Daily Fantasy Sports Update: Colorado, Texas and the NBA
The daily fantasy sports industry continues its fight for survival in the US with battles in the Colorado and Texas statehouses. On another front, daily fantasy sports operators lost their bid to advertise on NBA jerseys.
Colorado Bill Gets High Profile Supporter
In Colorado, lawmakers considering HB 16-404, which would create an office of fantasy sports to regulate and monitor the industry, were lobbied by a high profile supporter, former Denver Broncos receiver Brandon Stokley.
Stokley says the new bill, which the industry supports, will keep DFS safe for the state’s 800,000 fantasy sports players. (It’s worth noting that 800,000 Coloradans play all fantasy sports not just DFS.)
The bill has strong support in the House of Representatives and is moving forward to Senate consideration.
Texas AG Fires Back
In Texas, daily fantasy sports giant DraftKings is locked in an ugly legal battle with Texas Attorney General Ken Paxton.

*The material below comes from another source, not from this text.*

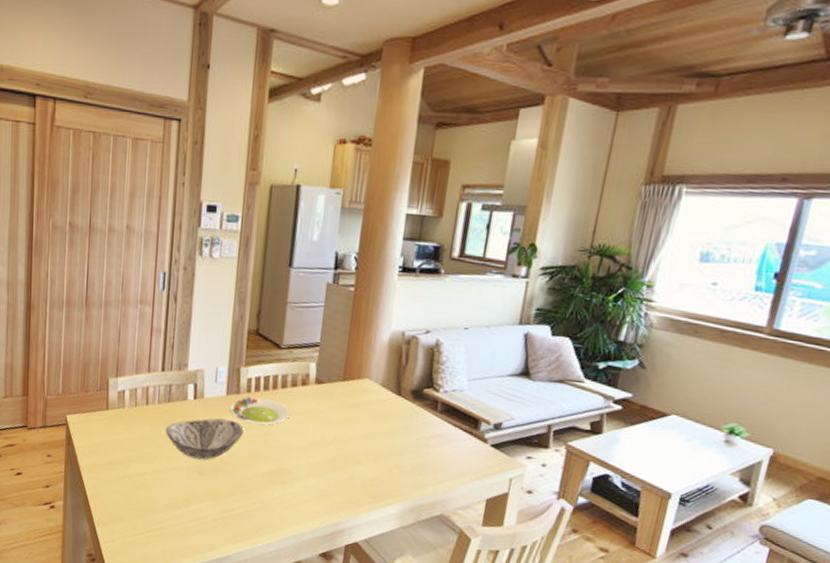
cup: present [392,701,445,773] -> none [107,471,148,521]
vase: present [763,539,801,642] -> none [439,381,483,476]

Earlier this year Paxton issued an opinion in which he suggested that daily fantasy sports constituted illegal gambling. That sent FanDuel scrambling from the Lone Star State but DraftKings challenged the opinion by filing a lawsuit against Paxton.
Paxton, whose had legal problems of his own, fired back with a lawsuit of his own saying:
This lawsuit reflects a corporation’s attempt to protect its preferred business model: profiting from paid online daily fantasy sports in Texas.
Paxton’s lawsuit claims that DraftKings’ lawsuit was filed in the wrong court and needs to be re-filed.
In short, it looks like Paxton plans on making life very difficult for daily fantasy sports operators.
No DFS NBA Jersey Advertising
Finally, if you were hoping to own a Lebron James jersey that’s emblazoned with a FanDuel logo, we’ve got some bad news. The NBA recently ruled that while teams will be able to sell corporate logo space on their jerseys in 2017-2018, daily fantasy sports operators will be barred from the process.
DFS operators will still be able to sponsor teams and named spaces in arenas, but the jersey space is strictly off limits.